- _Activities_:
[A] Answer these questions from the CPSF6 abstract below:
(i) What does higher-ordered oligomerization of CPSF6 form?
(ii) What complex was used in the atomistic simulation for the coarse-grained model?
(iii) What appears to happen to the string-like CPSF6 assemblies at the high curvature region of the capsid lattice?
[B] In the CPSF6 abstract below, recast the paragraph beginning "The cleavage and polyadenylation specificity factor 6" as a short bulleted list that keeps its main facts.
[C] Based on the CPSF6 abstract below, decide whether each statement agrees with it. Answer yes or no, and quote the words that settle it.
(i) The CA-binding FG peptide of CPSF6 has high affinity.
(ii) Weakening the low-complexity region interactions reduces the FG peptide's binding avidity to the CA binding pocket.
(iii) The assembled CPSF6 oligomers stay fixed in place on the CA lattice.

- _Exercise text_:
########

CPSF6 assembly dynamics and binding avidity on HIV-1 capsid are regulated by interactions between prion-like low complexity regions.

Abstract

The cleavage and polyadenylation specificity factor 6 (CPSF6) is a cellular protein that play crucial role in HIV-1 capsid nuclear entry. Higher-ordered oligomerization of CPSF6 forms string-like assemblies templated by the viral capsid lattice, despite low affinity of the CA-binding FG peptide of CPSF6. Structural studies revealed that multivalent CPSF6 assembly is mediated by interactions between prion-like low complexity regions (LCR), which are templated by binding of CPSF6 FG peptides to the CA monomer. In this work, we elucidate the CPSF6 assembly dynamical mechanism, specifically how FG-CA and LCR-LCR interactions work in concert to drive CPSF6 oligomerization on the HIV-1 capsid lattice. We first develop “bottom-up” coarse-grained (CG) model of CPSF6-CA and CPSF6-CPSF6 molecular interactions from atomistic simulation of a tri-CPSF6 complex complexed to 4 CA hexamers. Our simulations demonstrate that weakening the interactions between the low-complexity region of CPSF6 not only abrogates CPSF6 assembly but also weakens the binding avidity of the FG peptide to the CA binding pocket. The assembled CPSF6 oligomers are highly diffusive on the CA lattice exhibiting an ensemble of conformations, typical of unstructured proteins. At the high curvature region of the capsid lattice the string-like assemblies of CPSF6 appears to be disrupted. Our findings elucidate a network of interactions that regulate the CPSF6 assembly templated by the viral capsid lattice.

########

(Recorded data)
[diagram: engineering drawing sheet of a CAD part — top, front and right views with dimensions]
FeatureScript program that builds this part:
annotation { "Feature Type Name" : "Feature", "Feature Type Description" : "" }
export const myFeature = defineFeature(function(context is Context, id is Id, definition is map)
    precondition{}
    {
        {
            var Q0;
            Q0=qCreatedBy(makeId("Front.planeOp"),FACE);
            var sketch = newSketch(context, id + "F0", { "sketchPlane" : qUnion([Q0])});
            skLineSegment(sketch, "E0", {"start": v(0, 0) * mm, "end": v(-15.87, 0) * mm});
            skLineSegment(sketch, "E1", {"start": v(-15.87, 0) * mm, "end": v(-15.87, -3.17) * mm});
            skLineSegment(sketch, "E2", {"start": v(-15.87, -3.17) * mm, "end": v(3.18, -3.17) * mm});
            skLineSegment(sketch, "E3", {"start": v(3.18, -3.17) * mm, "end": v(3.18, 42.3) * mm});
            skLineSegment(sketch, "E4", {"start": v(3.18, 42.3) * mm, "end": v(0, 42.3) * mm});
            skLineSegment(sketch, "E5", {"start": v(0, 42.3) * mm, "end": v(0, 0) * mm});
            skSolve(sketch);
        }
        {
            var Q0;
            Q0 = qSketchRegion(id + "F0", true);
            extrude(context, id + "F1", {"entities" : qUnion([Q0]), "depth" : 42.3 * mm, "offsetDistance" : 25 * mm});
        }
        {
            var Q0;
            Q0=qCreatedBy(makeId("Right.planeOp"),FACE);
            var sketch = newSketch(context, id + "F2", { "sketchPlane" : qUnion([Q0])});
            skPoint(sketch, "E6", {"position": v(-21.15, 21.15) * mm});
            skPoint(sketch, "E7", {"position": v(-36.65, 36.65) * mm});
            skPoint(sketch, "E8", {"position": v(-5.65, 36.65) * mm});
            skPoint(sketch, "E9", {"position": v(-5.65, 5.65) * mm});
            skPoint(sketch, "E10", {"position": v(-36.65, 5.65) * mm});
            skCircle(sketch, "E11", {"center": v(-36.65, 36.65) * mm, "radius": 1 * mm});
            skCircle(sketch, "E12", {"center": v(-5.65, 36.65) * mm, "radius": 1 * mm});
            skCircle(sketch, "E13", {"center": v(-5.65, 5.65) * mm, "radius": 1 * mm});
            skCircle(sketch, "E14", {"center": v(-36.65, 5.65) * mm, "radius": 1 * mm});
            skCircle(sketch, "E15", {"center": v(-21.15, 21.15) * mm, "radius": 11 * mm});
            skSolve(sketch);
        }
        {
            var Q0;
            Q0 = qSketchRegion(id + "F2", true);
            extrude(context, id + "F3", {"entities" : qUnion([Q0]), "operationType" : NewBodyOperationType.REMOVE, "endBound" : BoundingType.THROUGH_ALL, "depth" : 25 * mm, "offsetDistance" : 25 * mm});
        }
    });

########

- _Numbered responses_:
[A]
(i) String-like assemblies templated by the viral capsid lattice.
(ii) A tri-CPSF6 complex complexed to 4 CA hexamers.
(iii) They appear to be disrupted.

[B]
- CPSF6 is a cellular protein with a crucial role in HIV-1 capsid nuclear entry.
- Its higher-ordered oligomers form string-like assemblies templated by the capsid lattice, even though its CA-binding FG peptide has low affinity.
- Structural studies showed that interactions between prion-like low complexity regions (LCR) mediate this multivalent assembly. FG peptide binding to the CA monomer templates these interactions.
- This work examines how FG-CA and LCR-LCR interactions together drive CPSF6 oligomerization on the capsid lattice.
- A bottom-up coarse-grained model was built from atomistic simulation of a tri-CPSF6 complex bound to 4 CA hexamers.
- Weakening LCR interactions abrogates assembly and also weakens FG peptide binding avidity to the CA pocket.
- Assembled oligomers are highly diffusive on the lattice and show an ensemble of conformations typical of unstructured proteins.
- At the high curvature region of the lattice, the string-like assemblies appear disrupted.

[C]
(i) No: "despite low affinity of the CA-binding FG peptide of CPSF6"
(ii) Yes: "not only abrogates CPSF6 assembly but also weakens the binding avidity of the FG peptide to the CA binding pocket"
(iii) No: "The assembled CPSF6 oligomers are highly diffusive on the CA lattice"